The two left images show a good example of a well built "heated bathroom floor".   No issues or problems, nice even heat.    The 3rd picture is a thermal Image of a "not so well done" heated floor with just a couple of "hot spots".  Not very well done or comfortable!   Note: the heated toilet seat.

Additional examples of "Thermal Imaging".

Water getting behind shower tiles on the floor and walls.

At a new home, Missing insulation at wall areas above a window.

Missing ceiling insulation where a homeowner installed a ceiling fan.
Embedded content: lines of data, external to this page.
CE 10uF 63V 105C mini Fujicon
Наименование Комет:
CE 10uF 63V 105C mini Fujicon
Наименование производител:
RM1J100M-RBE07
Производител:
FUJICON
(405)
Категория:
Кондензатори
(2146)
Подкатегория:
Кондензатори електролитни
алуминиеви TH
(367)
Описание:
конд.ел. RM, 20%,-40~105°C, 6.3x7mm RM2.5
A "defective breaker".  Causing overheating of the breaker & circuit wiring in an electrical panel.

What it is not

What "Thermal Imaging "Is Not"

* Note: Although infrared / thermal imaging is a far better diagnostic tool than the naked eye, it does not guarantee 100% accuracy of a potential "source" of a problem.  Many times removal of coverings or further evaluations are needed to validate findings.  When "thermal imaging" shows a potential problem, we take additional basic steps to "visually evaluate" but our inspections are "non-evasive only" so permissions would be needed to "confirm and/or correct" potential issues.  Remember, Thermal imaging is not an "x-ray" or "seeing into a wall or ceiling", it is measuring the "temperature differences" of materials and components as noted.  Further evaluations and visual conformation is sill needed.   Conditions will and do change, causing the apparent temperatures revealed on thermal images to be different at any given time or day.


** Note about Energy Audits:  We do not currently "specialize or perform full energy audits",  However, the use of thermal imaging has been a great tool to help homeowners save money, especially now that energy rates are on the rise.  Heat loss and/or cold air influx, can be detected and corrective actions can be taken to help improve the energy efficiency of residential and commercial structures. Once the energy wasting areas are identified,  changes can be made sometimes making a dramatic difference in energy consumption which means less money out of pocket.  


*Also Note: It is deceptive to claim that thermal imaging detects moisture because the best that it can do is detect thermal differences. Using the infrared camera to help discover moisture issues is helpful because once the anomalies are identified then moisture meters and other diagnostic tools can be used to identify the source of the anomaly              

What "Thermal Imaging" is NOT:

MOISTURE METER - The infrared thermal imaging camera is NOT a moisture meter. It simply identifies thermal anomalies. This device greatly aids in identifying areas that need further investigation.

X-RAY VISION - The infrared thermal imaging camera is NOT an X-ray vision scope. It does not provide the user with an immediate Superman S on their chest with the ability to clearly see inside walls. Instead, it identifies thermal differences.

SILVER BULLET - The infrared thermal imaging camera is NOT a silver bullet solution, but when it is used in conjunction with other technologies thermal imaging has helped us to identify issues that are rarely identified during the limited visual home inspection process. 


TOTAL RISK ELIMINATOR - The infrared thermal imaging camera does NOT completely remove the risks of concealed damage.